== Written exercise ==
Turn every line of the items below into a Markdown table with two columns, Row and Line, where Row numbers each line in order. Leave out any blank lines.

== Data provided ==
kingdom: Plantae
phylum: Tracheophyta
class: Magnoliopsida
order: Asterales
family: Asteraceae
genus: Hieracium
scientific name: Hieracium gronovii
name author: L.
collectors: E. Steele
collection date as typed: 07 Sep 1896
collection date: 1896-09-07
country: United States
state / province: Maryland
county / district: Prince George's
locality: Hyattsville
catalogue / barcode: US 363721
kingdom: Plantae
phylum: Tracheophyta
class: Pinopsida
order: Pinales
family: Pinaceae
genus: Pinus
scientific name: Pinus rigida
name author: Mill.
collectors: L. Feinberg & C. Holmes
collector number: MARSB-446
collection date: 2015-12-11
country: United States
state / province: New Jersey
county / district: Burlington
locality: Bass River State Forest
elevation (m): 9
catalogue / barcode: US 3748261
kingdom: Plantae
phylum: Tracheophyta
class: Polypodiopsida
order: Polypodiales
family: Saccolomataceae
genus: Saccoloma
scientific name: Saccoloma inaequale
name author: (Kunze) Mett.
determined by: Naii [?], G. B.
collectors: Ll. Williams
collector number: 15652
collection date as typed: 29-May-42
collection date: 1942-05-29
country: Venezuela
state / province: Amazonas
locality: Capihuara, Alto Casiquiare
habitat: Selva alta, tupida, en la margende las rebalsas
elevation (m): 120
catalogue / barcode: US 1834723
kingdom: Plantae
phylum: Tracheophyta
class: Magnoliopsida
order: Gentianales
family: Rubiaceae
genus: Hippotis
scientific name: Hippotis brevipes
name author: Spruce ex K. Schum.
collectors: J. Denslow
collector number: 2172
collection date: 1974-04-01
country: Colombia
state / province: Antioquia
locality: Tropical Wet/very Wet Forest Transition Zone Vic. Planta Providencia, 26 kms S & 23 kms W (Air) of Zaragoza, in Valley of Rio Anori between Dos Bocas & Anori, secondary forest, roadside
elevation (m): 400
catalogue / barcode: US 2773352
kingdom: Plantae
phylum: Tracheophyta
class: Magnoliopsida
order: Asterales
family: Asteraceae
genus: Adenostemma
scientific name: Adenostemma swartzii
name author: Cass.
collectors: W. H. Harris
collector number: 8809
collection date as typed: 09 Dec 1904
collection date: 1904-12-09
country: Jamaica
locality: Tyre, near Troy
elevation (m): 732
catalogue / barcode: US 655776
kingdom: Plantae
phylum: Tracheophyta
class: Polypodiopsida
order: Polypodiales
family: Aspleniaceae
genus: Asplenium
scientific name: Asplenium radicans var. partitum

== Solution for this problem ==
| Row | Line |
|---|---|
| 1 | kingdom: Plantae |
| 2 | phylum: Tracheophyta |
| 3 | class: Magnoliopsida |
| 4 | order: Asterales |
| 5 | family: Asteraceae |
| 6 | genus: Hieracium |
| 7 | scientific name: Hieracium gronovii |
| 8 | name author: L. |
| 9 | collectors: E. Steele |
| 10 | collection date as typed: 07 Sep 1896 |
| 11 | collection date: 1896-09-07 |
| 12 | country: United States |
| 13 | state / province: Maryland |
| 14 | county / district: Prince George's |
| 15 | locality: Hyattsville |
| 16 | catalogue / barcode: US 363721 |
| 17 | kingdom: Plantae |
| 18 | phylum: Tracheophyta |
| 19 | class: Pinopsida |
| 20 | order: Pinales |
| 21 | family: Pinaceae |
| 22 | genus: Pinus |
| 23 | scientific name: Pinus rigida |
| 24 | name author: Mill. |
| 25 | collectors: L. Feinberg & C. Holmes |
| 26 | collector number: MARSB-446 |
| 27 | collection date: 2015-12-11 |
| 28 | country: United States |
| 29 | state / province: New Jersey |
| 30 | county / district: Burlington |
| 31 | locality: Bass River State Forest |
| 32 | elevation (m): 9 |
| 33 | catalogue / barcode: US 3748261 |
| 34 | kingdom: Plantae |
| 35 | phylum: Tracheophyta |
| 36 | class: Polypodiopsida |
| 37 | order: Polypodiales |
| 38 | family: Saccolomataceae |
| 39 | genus: Saccoloma |
| 40 | scientific name: Saccoloma inaequale |
| 41 | name author: (Kunze) Mett. |
| 42 | determined by: Naii [?], G. B. |
| 43 | collectors: Ll. Williams |
| 44 | collector number: 15652 |
| 45 | collection date as typed: 29-May-42 |
| 46 | collection date: 1942-05-29 |
| 47 | country: Venezuela |
| 48 | state / province: Amazonas |
| 49 | locality: Capihuara, Alto Casiquiare |
| 50 | habitat: Selva alta, tupida, en la margende las rebalsas |
| 51 | elevation (m): 120 |
| 52 | catalogue / barcode: US 1834723 |
| 53 | kingdom: Plantae |
| 54 | phylum: Tracheophyta |
| 55 | class: Magnoliopsida |
| 56 | order: Gentianales |
| 57 | family: Rubiaceae |
| 58 | genus: Hippotis |
| 59 | scientific name: Hippotis brevipes |
| 60 | name author: Spruce ex K. Schum. |
| 61 | collectors: J. Denslow |
| 62 | collector number: 2172 |
| 63 | collection date: 1974-04-01 |
| 64 | country: Colombia |
| 65 | state / province: Antioquia |
| 66 | locality: Tropical Wet/very Wet Forest Transition Zone Vic. Planta Providencia, 26 kms S & 23 kms W (Air) of Zaragoza, in Valley of Rio Anori between Dos Bocas & Anori, secondary forest, roadside |
| 67 | elevation (m): 400 |
| 68 | catalogue / barcode: US 2773352 |
| 69 | kingdom: Plantae |
| 70 | phylum: Tracheophyta |
| 71 | class: Magnoliopsida |
| 72 | order: Asterales |
| 73 | family: Asteraceae |
| 74 | genus: Adenostemma |
| 75 | scientific name: Adenostemma swartzii |
| 76 | name author: Cass. |
| 77 | collectors: W. H. Harris |
| 78 | collector number: 8809 |
| 79 | collection date as typed: 09 Dec 1904 |
| 80 | collection date: 1904-12-09 |
| 81 | country: Jamaica |
| 82 | locality: Tyre, near Troy |
| 83 | elevation (m): 732 |
| 84 | catalogue / barcode: US 655776 |
| 85 | kingdom: Plantae |
| 86 | phylum: Tracheophyta |
| 87 | class: Polypodiopsida |
| 88 | order: Polypodiales |
| 89 | family: Aspleniaceae |
| 90 | genus: Asplenium |
| 91 | scientific name: Asplenium radicans var. partitum |